31 En Israël diende Jahweh, zolang Josuë leefde, en de oudsten er nog waren, die Josuë overleefden, en die wisten, wat Jahweh voor Israël had gedaan.
The Israeli people served/worshiped Yahweh as long as Joshua was alive. After Joshua died, they continued serving/worshiping Yahweh while the elders who had experienced everything that Yahweh had done for the Israeli people were still alive.

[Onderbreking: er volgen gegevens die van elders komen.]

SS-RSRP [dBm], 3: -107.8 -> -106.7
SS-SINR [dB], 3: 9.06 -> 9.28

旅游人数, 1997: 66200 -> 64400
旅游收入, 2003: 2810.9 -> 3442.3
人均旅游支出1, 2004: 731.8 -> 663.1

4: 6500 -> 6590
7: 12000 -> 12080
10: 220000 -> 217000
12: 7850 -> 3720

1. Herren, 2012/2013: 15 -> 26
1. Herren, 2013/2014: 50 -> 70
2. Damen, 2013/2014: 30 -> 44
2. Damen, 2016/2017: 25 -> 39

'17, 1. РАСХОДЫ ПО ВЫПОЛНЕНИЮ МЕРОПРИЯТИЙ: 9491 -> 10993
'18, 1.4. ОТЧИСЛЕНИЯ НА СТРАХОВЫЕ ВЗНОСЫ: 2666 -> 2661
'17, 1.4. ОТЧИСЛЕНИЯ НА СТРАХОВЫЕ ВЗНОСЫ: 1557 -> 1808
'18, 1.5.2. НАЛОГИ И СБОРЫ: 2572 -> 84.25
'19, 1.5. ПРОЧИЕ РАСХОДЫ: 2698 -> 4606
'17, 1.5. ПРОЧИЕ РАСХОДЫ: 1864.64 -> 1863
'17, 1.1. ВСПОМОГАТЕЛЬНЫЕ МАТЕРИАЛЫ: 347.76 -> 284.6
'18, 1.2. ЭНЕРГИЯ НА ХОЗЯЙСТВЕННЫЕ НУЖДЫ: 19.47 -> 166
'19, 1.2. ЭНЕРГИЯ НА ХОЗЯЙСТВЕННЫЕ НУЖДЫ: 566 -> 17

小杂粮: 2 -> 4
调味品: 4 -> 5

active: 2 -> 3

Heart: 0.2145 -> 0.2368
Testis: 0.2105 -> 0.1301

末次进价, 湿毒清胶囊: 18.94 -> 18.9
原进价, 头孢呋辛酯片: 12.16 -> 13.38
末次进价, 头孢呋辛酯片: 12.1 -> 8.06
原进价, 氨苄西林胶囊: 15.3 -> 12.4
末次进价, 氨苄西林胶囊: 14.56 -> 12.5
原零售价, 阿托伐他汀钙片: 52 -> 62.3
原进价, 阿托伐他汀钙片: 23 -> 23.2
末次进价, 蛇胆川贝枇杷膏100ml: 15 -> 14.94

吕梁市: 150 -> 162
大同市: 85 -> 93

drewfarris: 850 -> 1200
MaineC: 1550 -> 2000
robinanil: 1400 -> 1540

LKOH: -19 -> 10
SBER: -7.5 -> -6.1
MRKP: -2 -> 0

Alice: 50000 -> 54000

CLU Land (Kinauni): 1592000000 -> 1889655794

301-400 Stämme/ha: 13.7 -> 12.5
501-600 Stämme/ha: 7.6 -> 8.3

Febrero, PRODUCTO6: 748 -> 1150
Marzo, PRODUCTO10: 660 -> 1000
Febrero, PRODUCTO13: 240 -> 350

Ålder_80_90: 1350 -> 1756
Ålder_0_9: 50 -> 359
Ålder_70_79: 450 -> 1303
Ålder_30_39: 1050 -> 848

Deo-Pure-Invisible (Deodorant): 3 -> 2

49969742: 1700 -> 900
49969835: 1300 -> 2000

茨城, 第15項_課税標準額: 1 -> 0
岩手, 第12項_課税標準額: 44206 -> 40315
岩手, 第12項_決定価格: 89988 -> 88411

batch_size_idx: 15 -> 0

32 Het gebeente van Josef, dat de Israëlieten uit Egypte hadden meegebracht, begroef men te Sikem op het stuk land, dat Jakob van de zonen van Hemor, den vader van Sikem, voor honderd goudstukken gekocht had, en dat de zonen van Josef als erfelijk bezit hadden gekregen.
Joseph’s bones, which the Israeli people had brought with them from Egypt, were also buried at Shechem. The people buried them in the piece of land that Jacob had bought long ago for 100 pieces of silver from Hamor, the father of Shechem. That piece of land was in the area that was given to the people who were descendants of Ephraim and Manasseh, Joseph’s sons.
33 Toen ook Elazar, de zoon van Aäron, gestorven was, begroef men hem op de heuvel van zijn zoon Pinechas, welke hem in het bergland van Efraïm was afgestaan.
Eleazar, the Supreme Priest, the son of Aaron, also died. They buried his body at Gibeah, in the area that had been given to Eleazar’s son Phinehas, in the hilly area that belonged to the people who were descendants of Ephraim.